"Mon idée c'était d'ouvrir les bosquets, fermés pendant l'hiver, et qui constituent sans doute le plus beau musée de plein air du monde", explique Catherine Pégard, présidente du Domaine de Versailles. "Les ouvrir grâce à l'art contemporain était tout à fait en relation avec le dialogue institué ces dernières années entre la création et le patrimoine à Versailles", ajoute-t-elle.
Depuis 2008, Versailles a accueilli chaque année au printemps un artiste contemporain. Souvent audacieuses, certaines de ces expositions ont suscité des polémiques, en particulier celle confiée à Anish Kapoor.
Pour concevoir ce "Voyage d'hiver" , titre d'un recueil de lieder de Franz Schubert, Alfred Pacquement, commissaire du château pour l'art contemporain, a fait appel au président du Palais de Tokyo, Jean de Loisy. Ils ont invité seize plasticiens à prendre leurs quartiers d'hiver dans la demeure du "Roi-Soleil".
"La transformation de soi par l'accord entre l'homme et la nature, c'est de là qu'est venue l'idée du Voyage d'Hiver", accessible jusqu'au 7 janvier, déclare Jean de Loisy. "Nous avons choisi un parcours de quatorze bosquets, les plus beaux du château, qui ressemble un peu au parcours qu'on faisait faire aux ambassadeurs autrefois", précise-t-il.
Chacun de ces bosquets, sorte de cabinets de verdure aménagés dans les espaces boisés entre les allées, "a fait l'objet d'une commande. Tous les artistes ont travaillé sur la signification profonde du lieu, et Dieu sait qu'à Versailles, les symboles sont importants", ajoute le président du Palais de Tokyo.

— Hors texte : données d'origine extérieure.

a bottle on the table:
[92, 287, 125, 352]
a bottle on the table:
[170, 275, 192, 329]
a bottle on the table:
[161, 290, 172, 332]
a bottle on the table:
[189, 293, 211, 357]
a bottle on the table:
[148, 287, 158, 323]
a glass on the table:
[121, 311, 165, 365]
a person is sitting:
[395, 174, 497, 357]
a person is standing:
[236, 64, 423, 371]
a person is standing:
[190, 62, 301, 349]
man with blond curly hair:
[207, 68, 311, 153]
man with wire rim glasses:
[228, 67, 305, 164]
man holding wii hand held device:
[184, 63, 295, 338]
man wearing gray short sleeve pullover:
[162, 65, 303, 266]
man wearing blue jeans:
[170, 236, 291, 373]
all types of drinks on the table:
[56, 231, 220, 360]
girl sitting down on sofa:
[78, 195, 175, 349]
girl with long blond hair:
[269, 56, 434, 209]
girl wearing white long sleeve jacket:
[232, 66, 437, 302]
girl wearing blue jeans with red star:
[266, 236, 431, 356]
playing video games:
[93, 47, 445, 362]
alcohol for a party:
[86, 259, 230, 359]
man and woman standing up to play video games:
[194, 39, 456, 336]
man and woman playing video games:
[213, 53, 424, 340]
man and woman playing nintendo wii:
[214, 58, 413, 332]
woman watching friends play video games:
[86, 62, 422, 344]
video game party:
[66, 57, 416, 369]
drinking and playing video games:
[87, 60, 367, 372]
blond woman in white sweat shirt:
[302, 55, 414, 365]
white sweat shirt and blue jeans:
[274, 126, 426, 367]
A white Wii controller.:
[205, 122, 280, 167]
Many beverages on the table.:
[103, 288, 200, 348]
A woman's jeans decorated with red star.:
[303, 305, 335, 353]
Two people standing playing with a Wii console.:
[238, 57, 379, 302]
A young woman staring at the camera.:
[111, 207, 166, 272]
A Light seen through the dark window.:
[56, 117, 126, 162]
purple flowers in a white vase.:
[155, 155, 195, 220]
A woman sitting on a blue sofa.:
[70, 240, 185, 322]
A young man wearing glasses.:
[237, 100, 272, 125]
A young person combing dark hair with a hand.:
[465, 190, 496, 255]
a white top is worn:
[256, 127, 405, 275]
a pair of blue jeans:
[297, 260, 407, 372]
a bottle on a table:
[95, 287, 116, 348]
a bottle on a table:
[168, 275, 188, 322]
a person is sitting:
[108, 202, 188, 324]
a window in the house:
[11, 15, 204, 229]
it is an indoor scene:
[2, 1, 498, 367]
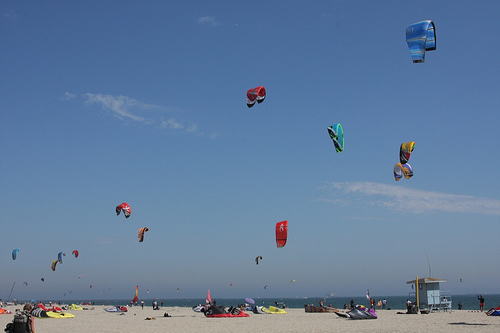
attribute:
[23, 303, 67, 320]
person — sunbathing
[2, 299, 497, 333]
beach — filled, sandy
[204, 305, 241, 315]
person — sunbathing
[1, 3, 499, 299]
sky — blue, hazy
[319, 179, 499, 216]
cloud — white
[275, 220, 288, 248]
kite — flying, red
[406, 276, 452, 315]
tower — tall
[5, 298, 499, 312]
ocean — blue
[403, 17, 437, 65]
kite — flying, blue, bright blue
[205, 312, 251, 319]
towel — red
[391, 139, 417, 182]
kite — different, flying, yellow, multi colored, colorful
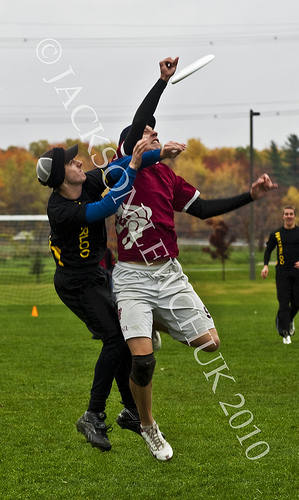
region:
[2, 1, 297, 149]
light of daytime sky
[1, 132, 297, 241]
autumn leaves on trees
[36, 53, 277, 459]
two men reaching for frisbee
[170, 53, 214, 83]
edge of white frisbee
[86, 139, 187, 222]
blue sleeves on arm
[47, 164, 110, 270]
black shirt with yellow design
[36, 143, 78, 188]
black band on baseball cap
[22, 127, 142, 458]
this is a person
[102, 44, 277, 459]
this is a person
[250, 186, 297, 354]
this is a person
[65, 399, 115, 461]
this is a sports shoe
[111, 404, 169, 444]
this is a sports shoe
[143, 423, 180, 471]
this is a sports shoe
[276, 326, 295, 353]
this is a sports shoe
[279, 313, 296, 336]
this is a sports shoe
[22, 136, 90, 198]
this is a cape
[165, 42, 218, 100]
this is a Frisbee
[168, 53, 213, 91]
white frisbee being caught mid air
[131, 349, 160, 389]
black knee support on man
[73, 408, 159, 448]
black tennis shoes on man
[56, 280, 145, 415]
man wearing black yoga pants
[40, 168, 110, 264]
man wearing black short sleeved t shirt with gold writing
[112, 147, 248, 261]
man wearing long sleeved t shirt in black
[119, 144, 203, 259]
man wearing maroon short sleeve tee shirt with white design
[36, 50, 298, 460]
thee men outdoors in field playing frisbee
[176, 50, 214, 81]
WHITE FRISBEE IN THE AIR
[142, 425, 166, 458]
WHITE SHOE ON THE FOOT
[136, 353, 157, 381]
BLACK KNEE SUPPORT ON LEG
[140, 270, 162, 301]
MAN WEARING GREY SHORTS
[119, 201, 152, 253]
WHITE IMAGE ON THE SHIRT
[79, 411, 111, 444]
MAN HAS ON BLACK SHOES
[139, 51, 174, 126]
BOY ARM UP IN THE AIR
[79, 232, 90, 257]
YELLOW WRITING ON THE SHIRT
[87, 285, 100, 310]
MAN WEARING BLACK PANTS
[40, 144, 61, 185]
BOY WEARING A CAP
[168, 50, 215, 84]
white frisbee in air by men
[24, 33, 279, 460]
water mark in white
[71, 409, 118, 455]
black cleats on mans foot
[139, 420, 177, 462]
white cleats on mans foot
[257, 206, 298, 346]
man in black cloths watchng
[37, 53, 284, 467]
two men fighting too catch frisbee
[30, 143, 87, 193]
sweat band on black and white cap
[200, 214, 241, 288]
small red tree in background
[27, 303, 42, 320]
orange cone behind players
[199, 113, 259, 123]
black electric lines going to pole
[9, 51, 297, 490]
the colors in this photo are so vivid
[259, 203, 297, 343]
a person is running in black dress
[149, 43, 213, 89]
a white frisbee in the air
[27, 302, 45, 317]
an orange caution cone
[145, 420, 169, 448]
a white shoe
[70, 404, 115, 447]
a black shoe on the foot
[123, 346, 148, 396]
a black knee pad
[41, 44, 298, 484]
people playing frisbee.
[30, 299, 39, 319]
An orange cone.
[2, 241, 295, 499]
A grassy field.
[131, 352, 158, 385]
A black knee brace.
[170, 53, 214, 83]
A white frisbee.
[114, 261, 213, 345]
Grey sports shorts.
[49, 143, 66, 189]
Black ear warmers.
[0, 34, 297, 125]
Power lines hanging above everything.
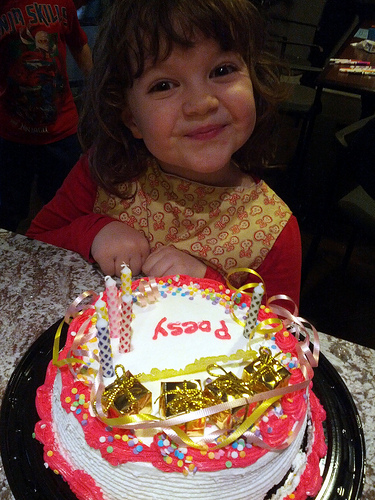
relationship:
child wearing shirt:
[2, 1, 96, 235] [1, 3, 88, 147]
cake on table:
[31, 274, 330, 499] [0, 225, 372, 498]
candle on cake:
[242, 275, 266, 340] [31, 274, 330, 499]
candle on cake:
[119, 290, 134, 350] [31, 274, 330, 499]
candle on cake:
[116, 261, 132, 299] [31, 274, 330, 499]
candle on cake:
[101, 271, 119, 337] [31, 274, 330, 499]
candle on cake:
[95, 316, 113, 378] [31, 274, 330, 499]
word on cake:
[151, 314, 233, 346] [31, 274, 330, 499]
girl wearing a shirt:
[25, 5, 300, 313] [1, 3, 88, 147]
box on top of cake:
[244, 351, 284, 403] [31, 274, 330, 499]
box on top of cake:
[207, 371, 248, 437] [31, 274, 330, 499]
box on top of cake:
[161, 379, 201, 431] [31, 274, 330, 499]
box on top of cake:
[94, 368, 149, 415] [31, 274, 330, 499]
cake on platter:
[31, 274, 330, 499] [1, 318, 368, 499]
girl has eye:
[25, 5, 300, 313] [146, 77, 182, 95]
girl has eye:
[25, 5, 300, 313] [206, 60, 238, 79]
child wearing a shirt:
[2, 1, 96, 235] [1, 3, 88, 147]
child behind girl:
[2, 1, 96, 235] [25, 5, 300, 313]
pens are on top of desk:
[329, 56, 374, 77] [317, 0, 375, 126]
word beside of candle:
[151, 314, 233, 346] [242, 275, 266, 340]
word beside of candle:
[151, 314, 233, 346] [116, 261, 132, 299]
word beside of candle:
[151, 314, 233, 346] [119, 290, 134, 350]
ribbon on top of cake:
[263, 293, 327, 371] [31, 274, 330, 499]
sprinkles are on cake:
[130, 287, 247, 315] [31, 274, 330, 499]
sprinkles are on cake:
[60, 382, 289, 473] [31, 274, 330, 499]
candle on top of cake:
[95, 316, 113, 378] [31, 274, 330, 499]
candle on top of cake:
[119, 290, 134, 350] [31, 274, 330, 499]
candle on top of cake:
[101, 271, 119, 337] [31, 274, 330, 499]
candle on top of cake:
[116, 261, 132, 299] [31, 274, 330, 499]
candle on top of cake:
[242, 275, 266, 340] [31, 274, 330, 499]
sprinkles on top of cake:
[130, 287, 247, 315] [34, 272, 331, 499]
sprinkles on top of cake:
[60, 382, 289, 473] [34, 272, 331, 499]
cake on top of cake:
[34, 272, 331, 499] [31, 274, 330, 499]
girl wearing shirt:
[25, 5, 300, 313] [19, 142, 304, 318]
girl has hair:
[25, 5, 300, 313] [78, 7, 299, 203]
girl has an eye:
[25, 5, 300, 313] [146, 77, 182, 95]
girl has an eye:
[25, 5, 300, 313] [206, 60, 238, 79]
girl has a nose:
[25, 5, 300, 313] [181, 78, 222, 119]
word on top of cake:
[151, 314, 233, 346] [31, 274, 330, 499]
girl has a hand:
[25, 5, 300, 313] [143, 246, 209, 280]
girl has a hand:
[25, 5, 300, 313] [86, 218, 149, 281]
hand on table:
[143, 246, 209, 280] [0, 225, 372, 498]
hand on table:
[86, 218, 149, 281] [0, 225, 372, 498]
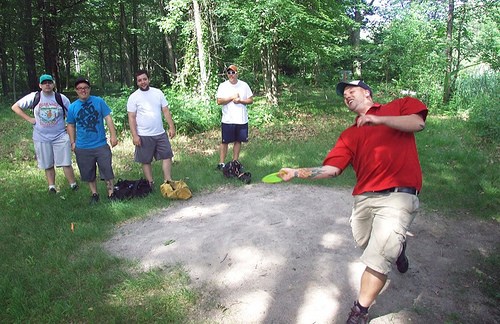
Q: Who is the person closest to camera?
A: Man.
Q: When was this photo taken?
A: Daytime.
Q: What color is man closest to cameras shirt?
A: Red.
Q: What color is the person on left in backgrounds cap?
A: Bluish-green.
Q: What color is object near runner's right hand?
A: Green.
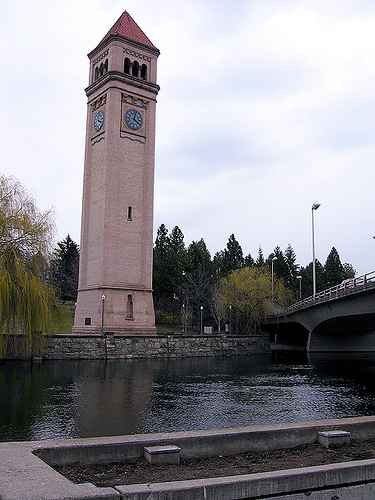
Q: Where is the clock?
A: On the tower.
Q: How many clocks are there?
A: 2.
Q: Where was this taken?
A: By a river.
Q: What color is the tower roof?
A: Red.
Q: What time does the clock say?
A: 12:20.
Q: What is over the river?
A: Bridge.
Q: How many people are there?
A: 0.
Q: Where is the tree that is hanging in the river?
A: To the left opposite bank.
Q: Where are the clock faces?
A: On the tower.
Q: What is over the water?
A: A bridge.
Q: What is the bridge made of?
A: Concrete.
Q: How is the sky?
A: Cloudy.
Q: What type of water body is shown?
A: River.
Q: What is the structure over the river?
A: Bridge.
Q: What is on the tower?
A: Clocks.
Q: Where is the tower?
A: Next to the water.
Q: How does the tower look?
A: Tall and light tan.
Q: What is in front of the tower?
A: A river.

"Sculptures, installations sonores, reflets, oxydations, glaciations sont quelques-unes des techniques utilisées pour transformer la flânerie du visiteur en une expérience personnelle", expliquent de MM. Loisy et Pacquement, assistés de Rebecca Lamarche-Vadel et Yoann Gourmel.
Lacérations
Au centre du Bosquet de la Salle de Bal, Stéphane Thider a utilisé la glace pour évoquer les grands ballrooms de Detroit, aujourd'hui à l'abandon. Vestiges cristallisés d'une époque révolue, des chaises égarées, un piano renversé fondent doucement, évoquant l'inexorable cours du temps. Mais la nuit, un dispositif technique soigneusement dissimulé permet de reconstituer la couche de glace.
Pionnière de l'utilisation du textile dans l'art contemporain, Sheila Hicks a métamorphosé le Bosquet de la Colonnade : la sculpture de "L'Enlèvement de Proserpine", symbole de l'arrivée de l'hiver, est enveloppée grande bandes de tissus colorés qui rayonnent autour d'elle. L'artiste a également réalisé une barrière en branchages entrelacés. "IIs pensaient protéger les oeuvres avec des barrières en métal. Ce n'est pas du tout l'esprit de Versailles", dit-elle.
Hicham Berrada a choisi le Bosquet des Dômes pour construire six colonnes couvertes d'un toit doré où des concrétions de bronze se dégradent sous l'effet de courants électriques. Dans le Bassin du Miroir, Anita Molinero a installé cinq groupes de sculptures réalisés avec des conteneurs de plastique rouge transformés en objets baroques à coup de lacérations et de brûlures. Fasciné par les toiles d'araignée, Tomas Saraceno a déployé dans le Jardin du Roi une grande structure aérienne dans laquelle sont insérés des miroirs.
Pour le Bosquet du Dauphin, Dominique Petitgand a imaginé une installation de 24 haut-parleurs répartis dans les allées et diffusant "une narration fragmentée", tandis que le Suisse Ugo Rondinone a choisi le monumental bassin d'Apollon pour dresser un cercle de bois entrelacé et doré, déjà adopté par les cygnes de l'immense plan d'eau.
"On est passé du regard sur les jardins d'un seul artiste pendant plusieurs saisons à des créateurs, d'horizon, de culture et d'âge très différents, qui ont construit leur chemin dans Versailles. C'est une nouvelle découverte du château", assure Catherine Pégard.
Depuis 2008, Jeff Koons, Xavier Veilhan, Takashi Murakami, Bernar Venet, Joana Vasconcelos, Giuseppe Penone, Lee Ufan, Anish Kapoor et Olafur Eliasson se sont succédé comme artiste invité à Versailles.